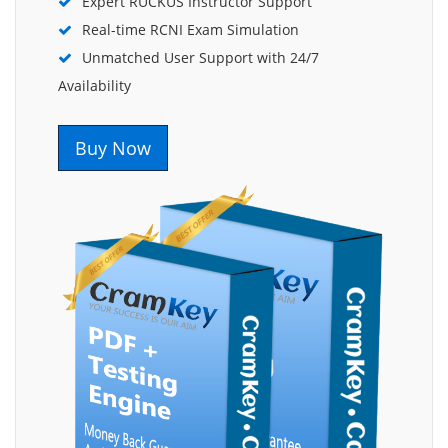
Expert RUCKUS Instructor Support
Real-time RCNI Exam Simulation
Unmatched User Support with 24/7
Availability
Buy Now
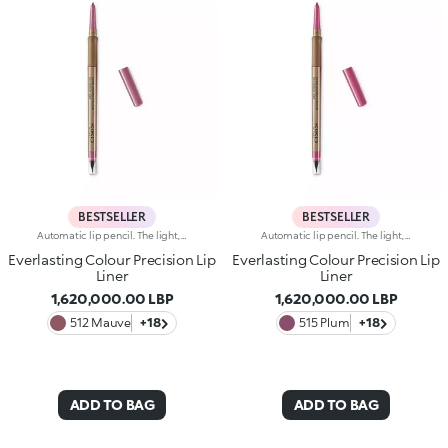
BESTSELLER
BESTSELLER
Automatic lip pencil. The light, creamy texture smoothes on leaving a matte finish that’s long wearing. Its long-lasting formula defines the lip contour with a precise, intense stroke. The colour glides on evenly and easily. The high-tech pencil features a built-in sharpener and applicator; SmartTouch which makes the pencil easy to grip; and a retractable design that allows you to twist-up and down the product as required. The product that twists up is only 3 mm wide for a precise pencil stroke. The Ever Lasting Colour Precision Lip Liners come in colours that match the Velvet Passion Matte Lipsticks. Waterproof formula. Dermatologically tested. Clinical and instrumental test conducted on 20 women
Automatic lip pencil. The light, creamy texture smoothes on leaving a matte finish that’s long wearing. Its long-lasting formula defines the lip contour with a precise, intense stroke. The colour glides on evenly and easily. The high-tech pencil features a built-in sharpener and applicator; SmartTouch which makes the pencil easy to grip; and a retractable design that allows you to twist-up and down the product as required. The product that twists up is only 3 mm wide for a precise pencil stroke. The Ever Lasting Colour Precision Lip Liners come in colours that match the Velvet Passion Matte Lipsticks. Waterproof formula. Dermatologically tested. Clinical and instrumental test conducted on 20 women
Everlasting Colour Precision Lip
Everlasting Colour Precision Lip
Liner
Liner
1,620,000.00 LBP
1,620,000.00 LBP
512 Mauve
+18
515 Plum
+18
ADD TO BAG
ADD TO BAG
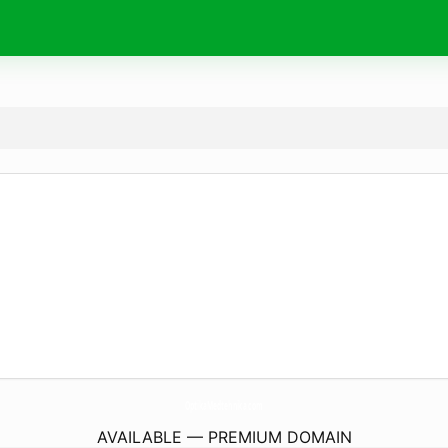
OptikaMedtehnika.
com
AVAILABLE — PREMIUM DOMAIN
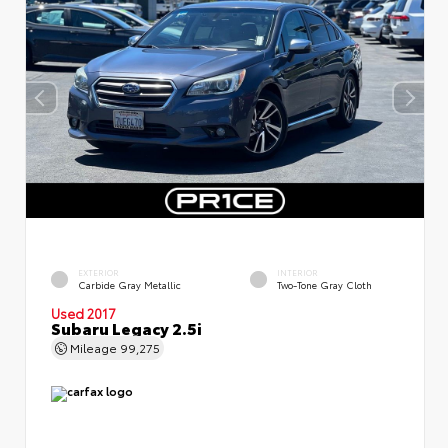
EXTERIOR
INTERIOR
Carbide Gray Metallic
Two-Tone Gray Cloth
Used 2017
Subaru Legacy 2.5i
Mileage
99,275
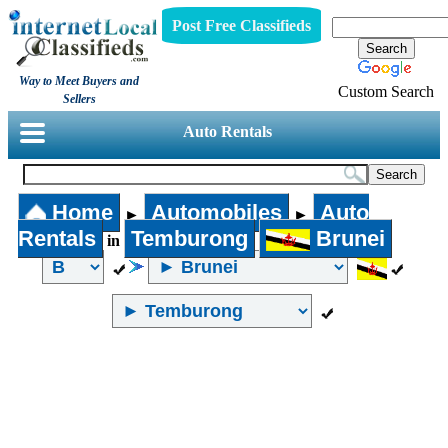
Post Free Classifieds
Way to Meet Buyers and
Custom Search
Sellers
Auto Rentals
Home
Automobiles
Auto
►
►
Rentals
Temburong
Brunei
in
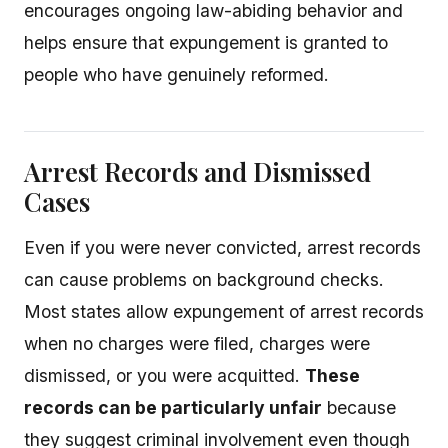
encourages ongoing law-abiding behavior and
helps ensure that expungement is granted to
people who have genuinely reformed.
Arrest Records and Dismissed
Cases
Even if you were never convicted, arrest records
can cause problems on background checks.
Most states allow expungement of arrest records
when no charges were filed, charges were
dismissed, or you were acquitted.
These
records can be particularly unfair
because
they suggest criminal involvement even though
----------
YOUR INSTRUCTIONS -> An exact printout is needed of the lines from the one containing "Even if you" through the end of the listing above, both of those lines included, and nothing else.

RESPONSE BELOW ->
Even if you were never convicted, arrest records
can cause problems on background checks.
Most states allow expungement of arrest records
when no charges were filed, charges were
dismissed, or you were acquitted.
These
records can be particularly unfair
because
they suggest criminal involvement even though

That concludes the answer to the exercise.